═══ Data shown

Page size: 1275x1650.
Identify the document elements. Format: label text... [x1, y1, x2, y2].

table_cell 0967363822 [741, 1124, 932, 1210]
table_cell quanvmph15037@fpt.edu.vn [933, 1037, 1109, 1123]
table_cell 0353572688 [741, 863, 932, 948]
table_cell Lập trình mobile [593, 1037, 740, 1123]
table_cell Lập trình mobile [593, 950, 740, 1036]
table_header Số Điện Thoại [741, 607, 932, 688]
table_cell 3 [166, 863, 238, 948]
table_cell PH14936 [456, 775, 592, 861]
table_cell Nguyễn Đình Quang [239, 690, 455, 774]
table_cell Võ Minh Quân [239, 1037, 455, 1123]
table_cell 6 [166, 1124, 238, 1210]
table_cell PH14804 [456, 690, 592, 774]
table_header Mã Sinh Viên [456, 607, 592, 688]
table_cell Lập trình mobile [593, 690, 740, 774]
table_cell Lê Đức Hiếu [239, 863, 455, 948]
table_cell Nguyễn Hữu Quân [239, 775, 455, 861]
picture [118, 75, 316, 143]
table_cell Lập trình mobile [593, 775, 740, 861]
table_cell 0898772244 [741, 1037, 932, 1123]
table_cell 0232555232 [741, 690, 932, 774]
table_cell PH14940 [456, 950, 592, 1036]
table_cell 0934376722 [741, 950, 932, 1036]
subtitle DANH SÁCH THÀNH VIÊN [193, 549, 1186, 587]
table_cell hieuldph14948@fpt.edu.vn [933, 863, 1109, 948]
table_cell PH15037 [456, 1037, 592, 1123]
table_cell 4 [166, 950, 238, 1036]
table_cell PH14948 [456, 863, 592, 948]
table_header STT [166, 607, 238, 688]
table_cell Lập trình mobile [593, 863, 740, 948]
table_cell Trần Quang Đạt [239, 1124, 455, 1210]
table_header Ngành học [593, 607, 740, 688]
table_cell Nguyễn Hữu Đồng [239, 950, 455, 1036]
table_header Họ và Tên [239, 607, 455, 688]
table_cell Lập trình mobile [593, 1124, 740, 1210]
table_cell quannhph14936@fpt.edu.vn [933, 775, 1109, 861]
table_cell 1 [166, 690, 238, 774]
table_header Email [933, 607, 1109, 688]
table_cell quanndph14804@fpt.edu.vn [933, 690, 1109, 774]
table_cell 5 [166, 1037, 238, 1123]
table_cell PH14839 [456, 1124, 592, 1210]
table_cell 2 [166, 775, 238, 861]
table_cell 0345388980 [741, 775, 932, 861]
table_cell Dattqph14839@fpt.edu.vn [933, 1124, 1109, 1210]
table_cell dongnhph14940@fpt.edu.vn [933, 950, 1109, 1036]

══════

Problem description »
Using the material above, count the lines containing the word "Nguyễn". Reply with the number alone.

Response box »
3